In July, the Jewish state was granted observer status in the African Union (AU). Since then, a few African nations and a bevy of pro-Palestinian organizations have protested the decision, asserting that it should be postponed until the Israel-Palestinian conflict is resolved. David May argues that there is no reason “why Palestinian recalcitrance should hold Israeli-African relations hostage.” Furthermore, he writes, Israel has much to offer the continent:
Israel has [diplomatic] relations with 46 out of 54 African countries. . . . Israel has [also] been a global leader in the fight against the coronavirus, and the AU stands to benefit tremendously from Israel’s expertise. Israel’s many other contributions to public health in Africa include combating malaria, providing neonatal care, and building health facilities. And an Israeli-designed method for protecting harvests is helping to feed Africa.

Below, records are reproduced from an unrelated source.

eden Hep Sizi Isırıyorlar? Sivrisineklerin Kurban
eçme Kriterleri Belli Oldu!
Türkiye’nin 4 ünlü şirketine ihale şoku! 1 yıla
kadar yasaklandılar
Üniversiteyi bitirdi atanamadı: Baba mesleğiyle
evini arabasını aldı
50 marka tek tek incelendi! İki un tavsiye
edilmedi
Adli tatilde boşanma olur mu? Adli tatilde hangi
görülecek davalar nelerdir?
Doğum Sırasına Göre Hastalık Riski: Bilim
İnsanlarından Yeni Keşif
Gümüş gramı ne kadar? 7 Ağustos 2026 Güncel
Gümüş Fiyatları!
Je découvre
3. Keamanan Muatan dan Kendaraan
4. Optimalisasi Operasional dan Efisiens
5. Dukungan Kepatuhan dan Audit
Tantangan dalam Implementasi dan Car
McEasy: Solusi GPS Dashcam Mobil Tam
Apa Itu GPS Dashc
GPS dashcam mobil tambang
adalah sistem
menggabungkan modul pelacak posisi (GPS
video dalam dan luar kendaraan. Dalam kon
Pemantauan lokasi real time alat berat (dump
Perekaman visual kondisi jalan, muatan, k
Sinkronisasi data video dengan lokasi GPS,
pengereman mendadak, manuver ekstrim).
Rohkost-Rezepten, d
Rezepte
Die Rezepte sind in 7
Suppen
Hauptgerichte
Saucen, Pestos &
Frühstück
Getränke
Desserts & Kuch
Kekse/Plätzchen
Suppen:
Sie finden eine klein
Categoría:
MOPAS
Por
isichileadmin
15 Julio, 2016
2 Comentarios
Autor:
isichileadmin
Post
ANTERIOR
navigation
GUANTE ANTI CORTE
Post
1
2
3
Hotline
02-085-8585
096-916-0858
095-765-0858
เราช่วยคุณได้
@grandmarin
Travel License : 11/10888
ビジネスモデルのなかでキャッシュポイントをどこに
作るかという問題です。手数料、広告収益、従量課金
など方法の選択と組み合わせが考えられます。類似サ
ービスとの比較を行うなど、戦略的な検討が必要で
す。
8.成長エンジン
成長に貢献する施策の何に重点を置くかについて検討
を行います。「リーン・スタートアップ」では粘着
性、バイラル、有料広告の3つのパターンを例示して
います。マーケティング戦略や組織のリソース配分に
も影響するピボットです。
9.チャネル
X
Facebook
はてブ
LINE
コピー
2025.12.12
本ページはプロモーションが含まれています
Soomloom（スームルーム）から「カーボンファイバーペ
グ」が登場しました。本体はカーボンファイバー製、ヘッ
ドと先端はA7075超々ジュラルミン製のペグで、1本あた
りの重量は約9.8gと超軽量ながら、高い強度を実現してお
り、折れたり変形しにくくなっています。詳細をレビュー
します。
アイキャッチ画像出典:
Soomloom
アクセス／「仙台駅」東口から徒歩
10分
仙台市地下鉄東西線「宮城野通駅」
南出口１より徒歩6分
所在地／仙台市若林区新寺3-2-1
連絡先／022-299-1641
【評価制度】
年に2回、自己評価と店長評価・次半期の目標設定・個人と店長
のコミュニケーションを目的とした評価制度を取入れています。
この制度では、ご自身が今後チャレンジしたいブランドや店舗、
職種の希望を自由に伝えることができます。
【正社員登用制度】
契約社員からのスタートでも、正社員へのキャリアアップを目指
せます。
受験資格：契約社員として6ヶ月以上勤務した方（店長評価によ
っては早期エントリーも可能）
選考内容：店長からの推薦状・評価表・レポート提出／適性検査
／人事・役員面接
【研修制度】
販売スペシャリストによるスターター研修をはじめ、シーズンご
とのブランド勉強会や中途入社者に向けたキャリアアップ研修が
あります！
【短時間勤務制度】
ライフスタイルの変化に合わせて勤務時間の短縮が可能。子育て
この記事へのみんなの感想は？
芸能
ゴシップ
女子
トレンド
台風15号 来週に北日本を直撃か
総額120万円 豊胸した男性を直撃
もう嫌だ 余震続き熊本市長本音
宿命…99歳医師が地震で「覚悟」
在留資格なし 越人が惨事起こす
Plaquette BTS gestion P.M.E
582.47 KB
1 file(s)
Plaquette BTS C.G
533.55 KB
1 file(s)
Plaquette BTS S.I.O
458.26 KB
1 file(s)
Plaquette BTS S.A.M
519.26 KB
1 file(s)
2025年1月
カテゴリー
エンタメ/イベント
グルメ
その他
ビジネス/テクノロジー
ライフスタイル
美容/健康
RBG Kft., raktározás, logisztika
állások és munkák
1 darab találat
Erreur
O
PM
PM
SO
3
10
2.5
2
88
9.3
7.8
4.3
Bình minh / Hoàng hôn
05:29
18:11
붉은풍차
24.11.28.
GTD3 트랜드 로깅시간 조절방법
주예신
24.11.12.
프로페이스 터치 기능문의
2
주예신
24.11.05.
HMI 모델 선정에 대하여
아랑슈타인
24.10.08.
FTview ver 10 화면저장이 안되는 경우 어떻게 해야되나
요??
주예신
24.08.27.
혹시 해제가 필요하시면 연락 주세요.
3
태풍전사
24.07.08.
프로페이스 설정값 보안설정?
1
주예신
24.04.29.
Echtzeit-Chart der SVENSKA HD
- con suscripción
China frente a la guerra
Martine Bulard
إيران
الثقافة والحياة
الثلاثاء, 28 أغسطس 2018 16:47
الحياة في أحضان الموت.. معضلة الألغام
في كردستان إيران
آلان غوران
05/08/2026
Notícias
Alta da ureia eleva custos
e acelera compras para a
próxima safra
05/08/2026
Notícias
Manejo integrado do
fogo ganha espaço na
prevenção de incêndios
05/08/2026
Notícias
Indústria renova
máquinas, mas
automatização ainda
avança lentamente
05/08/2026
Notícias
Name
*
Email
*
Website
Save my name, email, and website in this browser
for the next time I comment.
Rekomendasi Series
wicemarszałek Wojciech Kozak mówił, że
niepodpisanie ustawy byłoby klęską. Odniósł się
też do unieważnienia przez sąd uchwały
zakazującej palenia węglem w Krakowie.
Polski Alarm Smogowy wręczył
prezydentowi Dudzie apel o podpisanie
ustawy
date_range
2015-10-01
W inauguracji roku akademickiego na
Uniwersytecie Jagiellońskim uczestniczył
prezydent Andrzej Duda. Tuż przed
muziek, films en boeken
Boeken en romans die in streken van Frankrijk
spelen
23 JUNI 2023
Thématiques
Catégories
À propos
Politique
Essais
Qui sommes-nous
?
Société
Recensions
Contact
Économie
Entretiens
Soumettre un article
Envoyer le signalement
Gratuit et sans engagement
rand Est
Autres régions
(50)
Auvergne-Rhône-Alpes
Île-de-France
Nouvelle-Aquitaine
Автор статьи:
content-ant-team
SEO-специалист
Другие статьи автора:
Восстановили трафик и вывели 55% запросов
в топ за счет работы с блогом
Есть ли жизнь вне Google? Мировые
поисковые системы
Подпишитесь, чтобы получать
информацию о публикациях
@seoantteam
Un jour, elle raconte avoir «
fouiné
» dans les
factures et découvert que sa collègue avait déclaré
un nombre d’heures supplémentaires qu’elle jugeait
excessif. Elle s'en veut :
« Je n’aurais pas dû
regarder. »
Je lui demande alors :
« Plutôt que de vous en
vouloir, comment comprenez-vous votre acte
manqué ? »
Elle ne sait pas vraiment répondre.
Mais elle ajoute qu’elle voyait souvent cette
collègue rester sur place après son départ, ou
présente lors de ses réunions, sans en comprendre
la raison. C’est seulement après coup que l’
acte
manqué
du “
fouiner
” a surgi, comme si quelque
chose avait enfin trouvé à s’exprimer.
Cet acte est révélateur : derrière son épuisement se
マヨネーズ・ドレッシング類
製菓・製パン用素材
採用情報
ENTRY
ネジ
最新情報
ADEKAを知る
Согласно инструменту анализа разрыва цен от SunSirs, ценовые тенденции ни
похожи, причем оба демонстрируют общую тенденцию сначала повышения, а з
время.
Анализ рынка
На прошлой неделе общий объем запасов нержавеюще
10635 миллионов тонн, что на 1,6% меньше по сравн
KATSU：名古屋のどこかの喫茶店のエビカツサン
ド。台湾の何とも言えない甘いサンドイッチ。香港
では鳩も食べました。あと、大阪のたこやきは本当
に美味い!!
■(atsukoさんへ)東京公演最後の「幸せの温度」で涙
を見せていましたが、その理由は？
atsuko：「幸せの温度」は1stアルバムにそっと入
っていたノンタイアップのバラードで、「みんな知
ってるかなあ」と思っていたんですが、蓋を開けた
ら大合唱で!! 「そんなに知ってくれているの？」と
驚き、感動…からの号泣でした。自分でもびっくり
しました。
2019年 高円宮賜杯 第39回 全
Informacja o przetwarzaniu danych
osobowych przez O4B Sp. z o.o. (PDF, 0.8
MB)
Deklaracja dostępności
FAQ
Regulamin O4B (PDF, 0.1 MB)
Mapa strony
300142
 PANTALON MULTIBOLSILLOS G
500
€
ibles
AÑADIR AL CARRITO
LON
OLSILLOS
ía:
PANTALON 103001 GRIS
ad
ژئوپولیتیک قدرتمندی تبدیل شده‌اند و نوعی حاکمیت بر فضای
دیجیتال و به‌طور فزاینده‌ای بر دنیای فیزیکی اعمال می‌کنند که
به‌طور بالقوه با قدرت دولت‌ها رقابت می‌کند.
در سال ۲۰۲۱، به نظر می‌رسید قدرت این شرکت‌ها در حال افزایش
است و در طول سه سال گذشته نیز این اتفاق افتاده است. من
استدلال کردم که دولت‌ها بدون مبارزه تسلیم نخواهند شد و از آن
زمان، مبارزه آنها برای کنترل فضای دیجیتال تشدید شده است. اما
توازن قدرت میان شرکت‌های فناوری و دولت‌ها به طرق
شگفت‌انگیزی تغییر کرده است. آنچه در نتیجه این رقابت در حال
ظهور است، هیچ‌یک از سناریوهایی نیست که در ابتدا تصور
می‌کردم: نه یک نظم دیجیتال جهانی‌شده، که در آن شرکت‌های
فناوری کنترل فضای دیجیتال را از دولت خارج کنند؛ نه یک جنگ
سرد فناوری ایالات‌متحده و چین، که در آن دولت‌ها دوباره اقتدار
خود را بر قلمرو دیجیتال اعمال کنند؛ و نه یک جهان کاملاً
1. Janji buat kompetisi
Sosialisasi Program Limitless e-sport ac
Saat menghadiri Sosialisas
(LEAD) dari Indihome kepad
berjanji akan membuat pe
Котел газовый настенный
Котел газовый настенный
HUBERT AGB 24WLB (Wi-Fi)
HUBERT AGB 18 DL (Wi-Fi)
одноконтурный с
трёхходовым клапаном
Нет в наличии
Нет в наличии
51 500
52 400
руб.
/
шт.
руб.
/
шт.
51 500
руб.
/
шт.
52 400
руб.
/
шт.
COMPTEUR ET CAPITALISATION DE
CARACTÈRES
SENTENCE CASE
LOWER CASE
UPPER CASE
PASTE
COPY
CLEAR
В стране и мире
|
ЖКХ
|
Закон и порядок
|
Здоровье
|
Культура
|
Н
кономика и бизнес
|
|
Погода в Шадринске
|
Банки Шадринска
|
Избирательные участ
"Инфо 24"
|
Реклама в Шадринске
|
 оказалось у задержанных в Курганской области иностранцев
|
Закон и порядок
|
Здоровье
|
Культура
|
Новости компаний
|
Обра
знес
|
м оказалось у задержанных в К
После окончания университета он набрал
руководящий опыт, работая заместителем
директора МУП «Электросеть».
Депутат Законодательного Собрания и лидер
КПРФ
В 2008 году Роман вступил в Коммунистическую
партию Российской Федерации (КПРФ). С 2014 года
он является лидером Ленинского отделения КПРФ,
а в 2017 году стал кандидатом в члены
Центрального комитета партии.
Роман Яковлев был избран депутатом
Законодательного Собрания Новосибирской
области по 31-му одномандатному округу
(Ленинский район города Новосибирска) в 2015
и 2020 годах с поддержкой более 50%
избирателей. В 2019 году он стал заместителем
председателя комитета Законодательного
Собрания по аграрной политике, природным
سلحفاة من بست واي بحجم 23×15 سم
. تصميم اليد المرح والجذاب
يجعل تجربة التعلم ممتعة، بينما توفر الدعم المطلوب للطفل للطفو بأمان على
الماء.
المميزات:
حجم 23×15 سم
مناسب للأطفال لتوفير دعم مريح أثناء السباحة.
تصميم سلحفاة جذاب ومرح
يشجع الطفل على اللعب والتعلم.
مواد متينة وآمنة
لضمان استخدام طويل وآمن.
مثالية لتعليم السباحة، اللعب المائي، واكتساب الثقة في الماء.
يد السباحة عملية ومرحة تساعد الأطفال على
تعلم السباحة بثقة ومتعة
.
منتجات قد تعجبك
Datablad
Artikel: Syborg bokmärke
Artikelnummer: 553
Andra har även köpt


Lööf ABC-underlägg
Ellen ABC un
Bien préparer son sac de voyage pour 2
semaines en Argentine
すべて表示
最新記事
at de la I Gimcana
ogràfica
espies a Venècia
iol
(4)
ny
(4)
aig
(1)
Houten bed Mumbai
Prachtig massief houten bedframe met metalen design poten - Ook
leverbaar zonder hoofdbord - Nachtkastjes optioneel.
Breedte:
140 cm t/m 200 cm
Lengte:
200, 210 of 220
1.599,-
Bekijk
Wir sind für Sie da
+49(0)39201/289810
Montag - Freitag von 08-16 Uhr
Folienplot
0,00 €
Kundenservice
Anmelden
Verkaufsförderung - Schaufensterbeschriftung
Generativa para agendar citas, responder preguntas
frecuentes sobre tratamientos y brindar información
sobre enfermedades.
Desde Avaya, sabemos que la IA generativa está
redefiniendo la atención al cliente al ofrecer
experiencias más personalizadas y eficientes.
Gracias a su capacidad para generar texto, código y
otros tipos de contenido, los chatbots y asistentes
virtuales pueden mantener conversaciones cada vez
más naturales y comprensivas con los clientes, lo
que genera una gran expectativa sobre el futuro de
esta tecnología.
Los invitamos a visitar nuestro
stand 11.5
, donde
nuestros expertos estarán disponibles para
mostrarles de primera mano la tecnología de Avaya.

MASHAV, Israel’s agency for international development cooperation, has provided Liberia with COVID-19 relief items such as face masks, thermometers, and medical gowns. MASHAV has also helped African countries improve their agricultural capacity. In 2016, the chairperson of the African Union Commission presented Israel’s ambassador to Ethiopia and the deputy head of MASHAV with a plaque recognizing Israel’s work to combat the spread of Ebola in 2014; Israel set up field hospitals and became the largest donor per capita in that health crisis. . . . Israeli water technology can also be a boon for the AU.
Since 2000, Israel has dramatically increased military collaboration with the Horn of Africa countries, particularly Kenya. . . . And Israel has much to offer African countries in the defense sector, particularly in cybersecurity.